Joint position lists:
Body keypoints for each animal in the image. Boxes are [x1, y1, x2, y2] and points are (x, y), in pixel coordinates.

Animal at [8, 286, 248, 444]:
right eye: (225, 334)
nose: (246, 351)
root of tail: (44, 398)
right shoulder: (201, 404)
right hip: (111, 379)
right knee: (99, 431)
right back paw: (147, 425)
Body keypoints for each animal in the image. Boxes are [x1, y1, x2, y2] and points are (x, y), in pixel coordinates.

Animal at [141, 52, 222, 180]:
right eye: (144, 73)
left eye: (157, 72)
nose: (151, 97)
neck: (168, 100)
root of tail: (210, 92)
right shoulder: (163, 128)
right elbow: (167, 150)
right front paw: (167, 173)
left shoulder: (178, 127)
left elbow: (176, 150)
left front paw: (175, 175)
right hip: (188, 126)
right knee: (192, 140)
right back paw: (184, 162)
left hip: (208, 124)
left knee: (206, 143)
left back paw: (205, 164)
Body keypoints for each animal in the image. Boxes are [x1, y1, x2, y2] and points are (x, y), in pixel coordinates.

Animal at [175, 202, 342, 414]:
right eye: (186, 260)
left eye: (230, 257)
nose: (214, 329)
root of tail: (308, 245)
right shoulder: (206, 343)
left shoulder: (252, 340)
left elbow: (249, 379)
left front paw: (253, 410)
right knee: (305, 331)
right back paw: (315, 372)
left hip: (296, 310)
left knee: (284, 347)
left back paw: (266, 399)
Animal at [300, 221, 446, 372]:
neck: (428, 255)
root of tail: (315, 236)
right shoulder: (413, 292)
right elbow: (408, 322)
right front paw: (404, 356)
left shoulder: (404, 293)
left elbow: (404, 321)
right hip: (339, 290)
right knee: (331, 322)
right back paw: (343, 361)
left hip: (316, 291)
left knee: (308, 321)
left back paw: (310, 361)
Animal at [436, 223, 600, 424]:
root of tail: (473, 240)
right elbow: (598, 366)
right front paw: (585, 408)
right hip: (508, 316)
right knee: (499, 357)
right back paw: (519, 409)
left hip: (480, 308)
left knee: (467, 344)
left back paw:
---
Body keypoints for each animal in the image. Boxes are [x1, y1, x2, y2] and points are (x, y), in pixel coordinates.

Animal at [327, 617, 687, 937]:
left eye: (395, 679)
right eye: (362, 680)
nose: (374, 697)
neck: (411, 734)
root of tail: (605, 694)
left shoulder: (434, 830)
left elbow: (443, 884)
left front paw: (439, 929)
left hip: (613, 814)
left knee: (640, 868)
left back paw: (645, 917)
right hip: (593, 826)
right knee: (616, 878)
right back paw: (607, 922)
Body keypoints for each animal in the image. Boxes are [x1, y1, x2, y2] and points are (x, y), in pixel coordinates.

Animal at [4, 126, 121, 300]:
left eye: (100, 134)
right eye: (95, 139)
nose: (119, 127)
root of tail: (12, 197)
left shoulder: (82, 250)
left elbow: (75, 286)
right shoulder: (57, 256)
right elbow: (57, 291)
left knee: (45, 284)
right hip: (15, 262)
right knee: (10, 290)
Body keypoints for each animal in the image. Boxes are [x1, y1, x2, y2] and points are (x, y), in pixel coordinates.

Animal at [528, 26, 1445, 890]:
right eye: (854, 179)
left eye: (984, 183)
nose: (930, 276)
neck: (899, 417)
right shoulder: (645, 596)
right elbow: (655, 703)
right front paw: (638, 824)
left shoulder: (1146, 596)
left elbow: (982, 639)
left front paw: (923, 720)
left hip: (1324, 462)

- **Exercise instructions**
The lines above from the one with "left shoulder: (404, 293)" through the one with "root of tail: (473, 240)" are to be duplicated exactly, ends included, with nothing added.

- **Solved problem**
left shoulder: (404, 293)
left elbow: (404, 321)
right hip: (339, 290)
right knee: (331, 322)
right back paw: (343, 361)
left hip: (316, 291)
left knee: (308, 321)
left back paw: (310, 361)
Animal at [436, 223, 600, 424]:
root of tail: (473, 240)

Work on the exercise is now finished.